Why I Support the 8th Principle

May 5, 2021 | 8th Principle Testimonials, News

When I was 12 my brother went to Italy and an exchange student from Uganda came to be my big brother. 50 people in my town outraged my parents with a petition that he not come because he was expected to be black.  In college I was a counselor at a very diverse summer camp led by my first mentor, an African American HS teacher.  Five decades later I still have friends from then.  In the late 80s I became a UU so my kids would have some moral education, and three years later my brother became UUA President.  His college roommate, who took me to visit his English class at Harvard when I was 14, Bill Sinkford, succeeded my brother, and at GA 2019 in Spokane I watched appalled as Bill came into a  meeting in a wheelchair and was ignored by nearly all, although he was the immediate past president of the UUA. I served on the Board of Trustees of East Shore with Elaine Peresluha and Aisha Hauser and Jason Puracal, and watched many aggressions within our church, much well-intended systemic racism, go denied and unrecognized.  At that GA I met Paula Cole Jones and heard her lecture on the beloved community being a “community of communities” as a model going forward for us UUs, and then learned about her grassroots leadership of a movement to bring congregations to adopt the 8th Principle one by one to bring it from the people to the GA, rather than from the Board to the people.  Right strategy, right thing to do, and long overdue.  I signed up, this spring, with her private Facebook 8th Principle Learning Group.  You can, too!

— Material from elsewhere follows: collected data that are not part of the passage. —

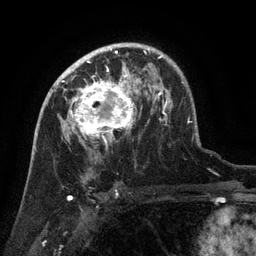
Breast MRI (dynamic contrast-enhanced), one axial slice. Position 89 of 134 along the scan axis. Cropped to one breast. Dynamic contrast-enhanced series, time point 2 of 6 at this slice position (early post-contrast). 3 T. TE 2.6 ms, TR 5.4 ms. 1.2 mm slice thickness. 256 × 256 image matrix. Female patient.
Annotated regions visible in this slice (semi-automatic segmentation, software-assisted and operator-edited):
- enhancing-tissue mask used for the functional tumour volume (all voxels passing the contrast-enhancement thresholds inside the analysis volume; usually the tumour): bounding box [x1, y1, x2, y2] px = [63, 71, 134, 148]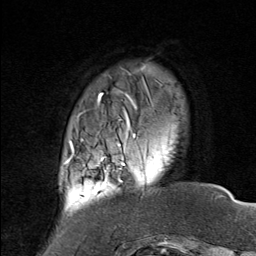
Breast MRI (dynamic contrast-enhanced), one axial slice; cropped to one breast; dynamic contrast-enhanced series, time point 2 of 8 at this slice position (early post-contrast); 1.5 T; TE 1.8 ms, TR 4.3 ms; 2 mm slice thickness; 256 × 256 image matrix, field of view 180 × 180 mm. Female patient.
Outlined on this slice (semi-automatically segmented with operator editing):
- enhancing-tissue mask used for the functional tumour volume (all voxels passing the contrast-enhancement thresholds inside the analysis volume; usually the tumour): bounding box [x1, y1, x2, y2] px = [75, 136, 146, 199]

We UUs ARE THE vanguard religion, out in front in the 1960s civil rights movement, and out in front for gay marriage, and we belong out in front on antiracism in full alliance with BLUU and our BIPOC brothers and sisters.  Dismantling racism is the only way forward for our democracy, in my opinion.

I retired last June, and expect to be around a long time.  I am committed to service as my personal route to meaning.  I’ve had enough personal hell through two divorces and recovery from alcoholism to last a lifetime. I want to see my congregation get off the dime of old, white, self-satisfaction and move out in front of the most important social movements of our time:  antiracism and the climate emergency.  The two go hand in hand, not in opposition, but it is harder by far to recruit whites to antiracism than to climate work.  In a nutshell, that’s it.  If we can’t embrace this, I don’t know why I belong to this congregation.